- Two Latin American tiger cat species were previously recognized by science in 2013: the southern tiger cat (Leopardus guttulus) and northern tiger cat (Leopardus tigrinus). Both are considered vulnerable according to the IUCN Red List.
- But a paper published in January 2024 described a third, new tiger cat species; Leopardus pardinoides. Dubbed the clouded tiger cat, the species is found in high-altitude cloud forests in Central and South America. This taxonomic reshuffling has major conservation implications for the group as a whole, said experts.
- In addition to proposing the new species, the authors reassessed the tiger cats’ distribution and current status. New data indicate that the small wildcats are not present in areas where they were previously assumed to be, which has slashed their remaining habitat considerably.
- Experts warn that these little-known wildcat species have long flown under the conservation radar. Urgent action is required to protect them in the long term against a litany of threats, including habitat loss, persecution and disease transmission from domestic animals.
Many of the world’s small wildcats are enigmatic, elusive and roam beyond the media spotlight enjoyed by their big cat cousins. But you could be forgiven for never having heard of Latin America’s cloud forest-dwelling small cat Leopardus pardinoides, as researchers only recently described it as a new species. A team comprised of dozens of researchers and conservationists presented the finding in a paper published in January this year in the journal Nature Scientific Reports.
Tiger cats are diminutive felids, about the size of a house cat, that range across the Americas from Costa Rica to Bolivia and Argentina. Until this year, only two tiger cat species were officially recognized: the southern tiger cat (Leopardus gutullus), found in the Atlantic Forest, and the northern tiger cat (Leopardus tigrinus), with a presumed massive range stretching from Brazil through Colombia, north to Costa Rica and across the Andes into Bolivia and Peru.

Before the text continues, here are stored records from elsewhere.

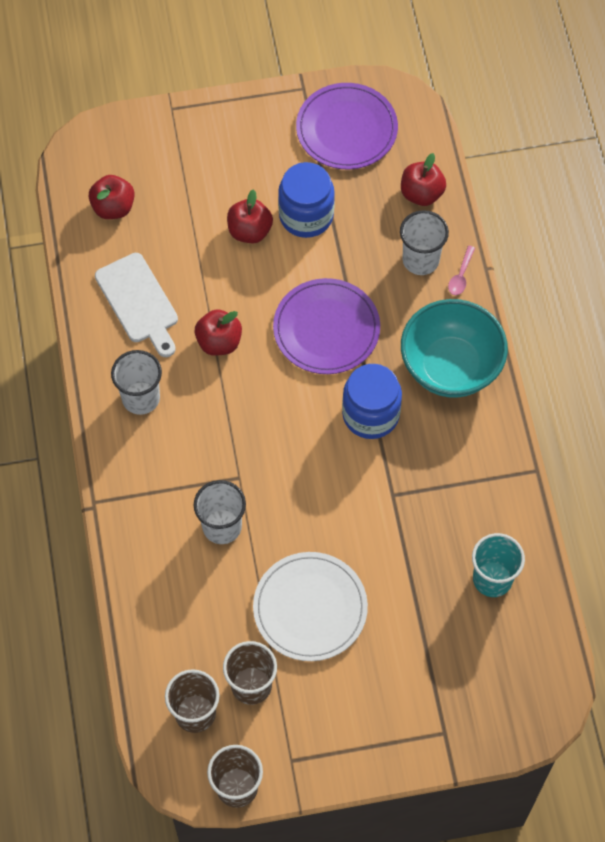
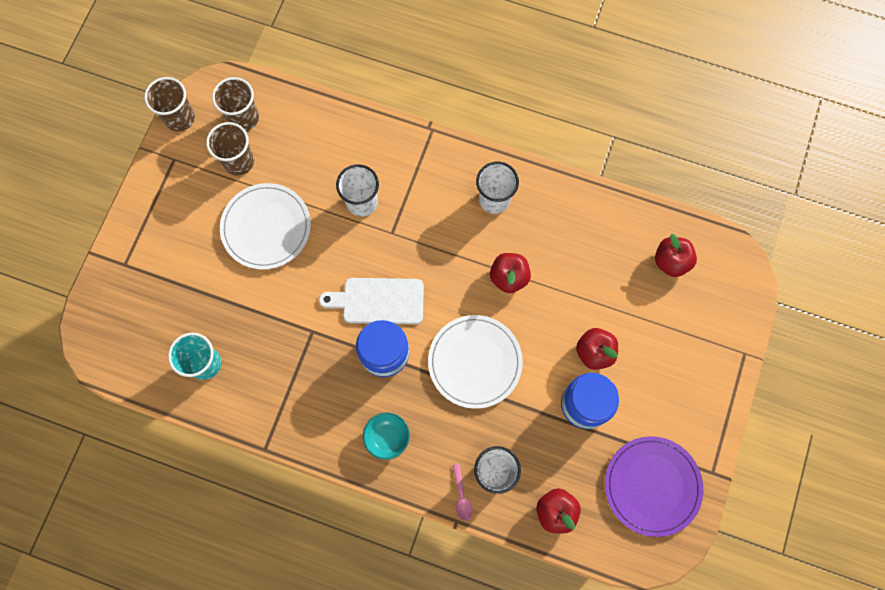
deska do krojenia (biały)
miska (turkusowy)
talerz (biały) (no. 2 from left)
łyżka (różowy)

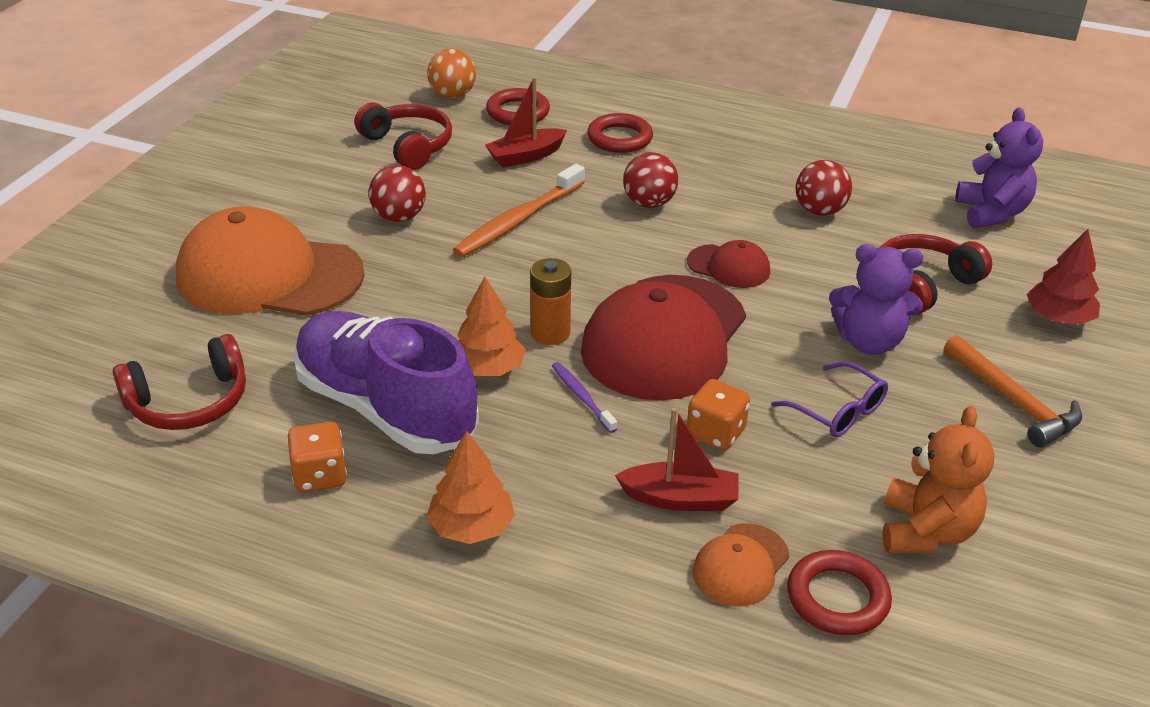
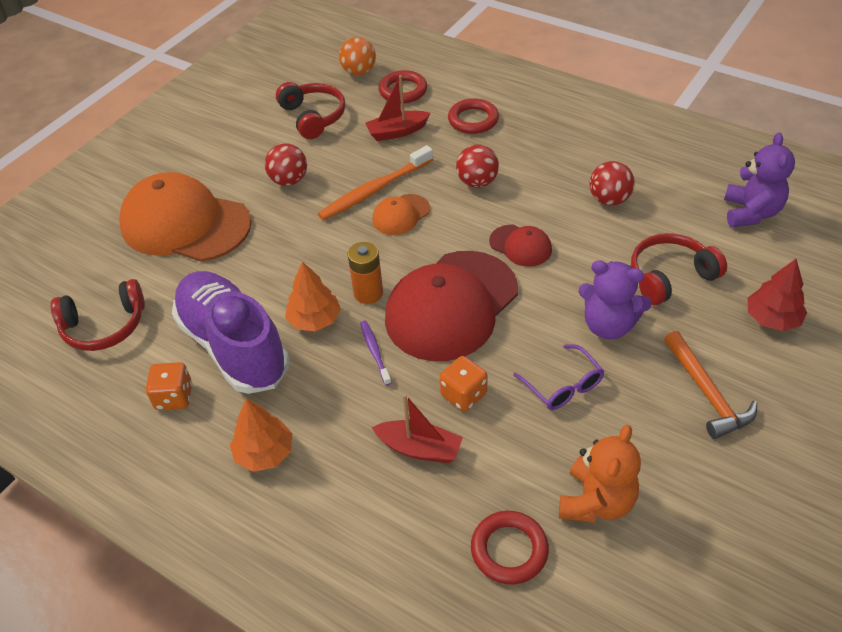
czapka (pomarańczowy) (no. 2 from left)

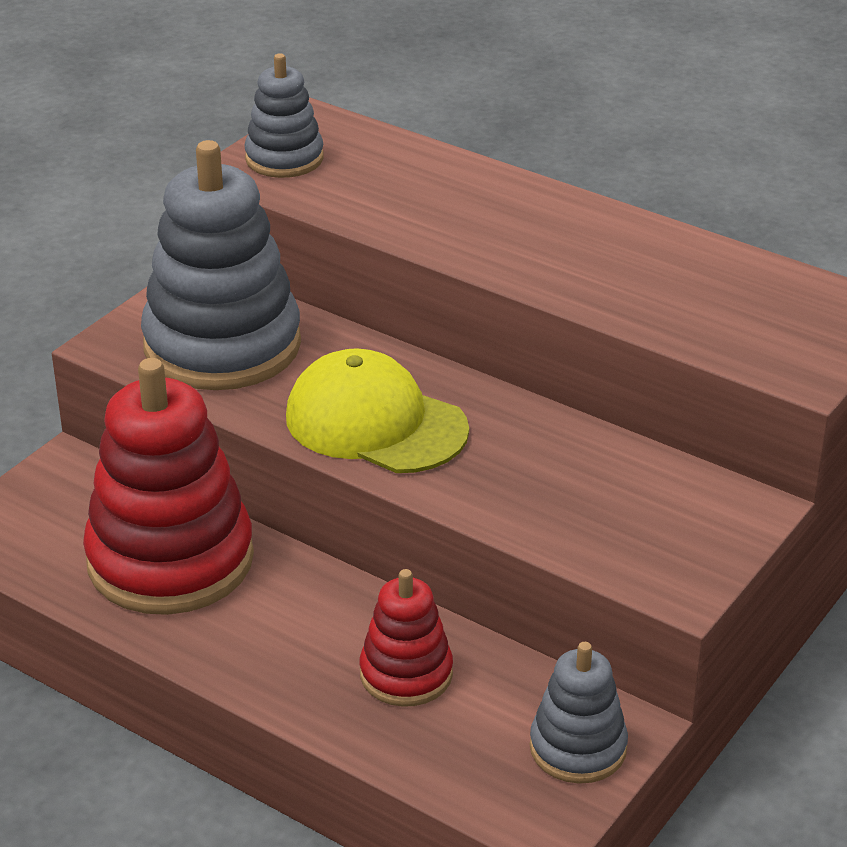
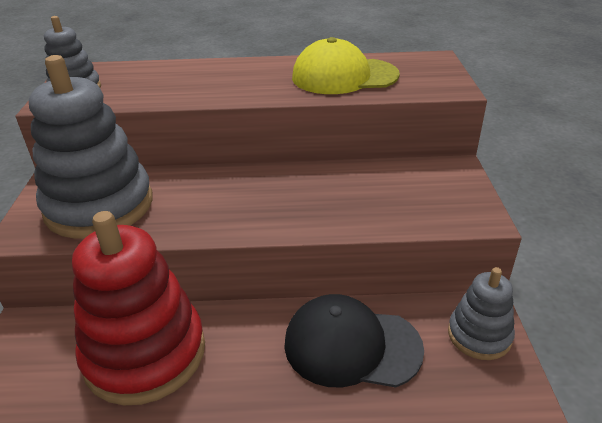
czapka (czarny)
czapka (żółty)

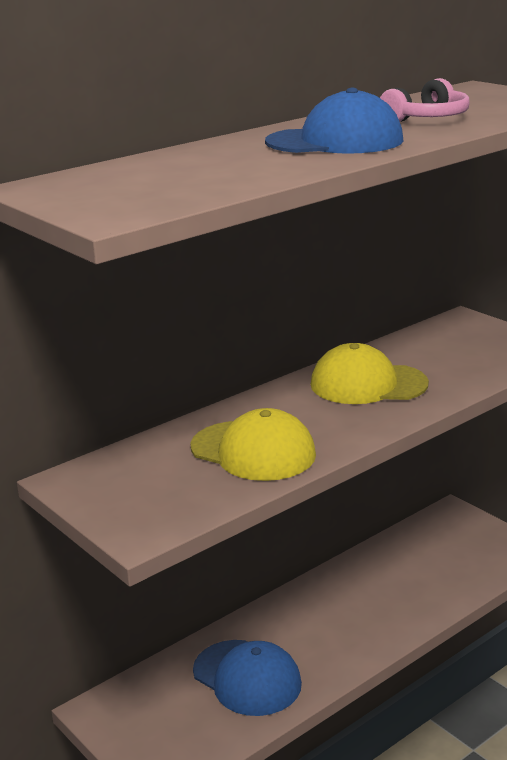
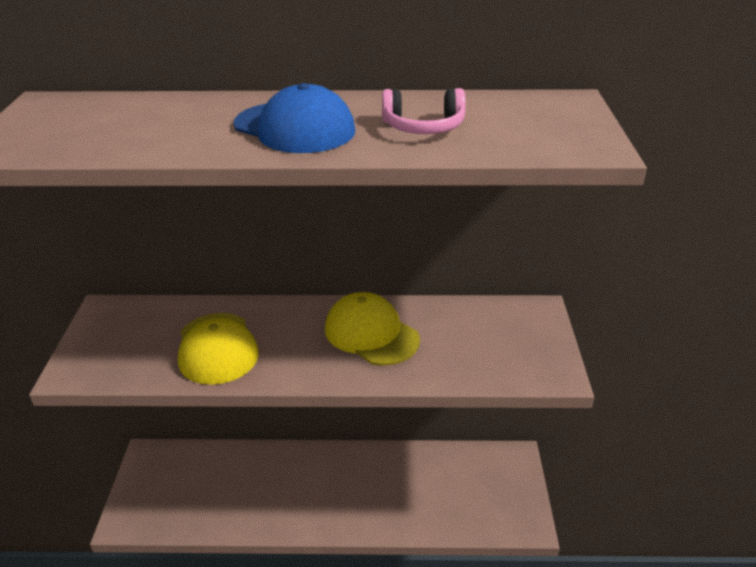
czapka (niebieski) (no. 1 from left in the first image)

But a change is in the wind with the description of L. pardinoides. Researchers assessed characteristics of all the tiger cats known, including their morphology and ecology, and concluded that populations dwelling in the Andes and cloud forests of countries such as Colombia, Peru and Costa Rica are a separate species from the savanna-dwelling L. tigrinus. That designation follows a paper published in late 2023 that analyzed the genetics of tiger cats and reached a similar conclusion that the clouded tiger cat is a distinct species.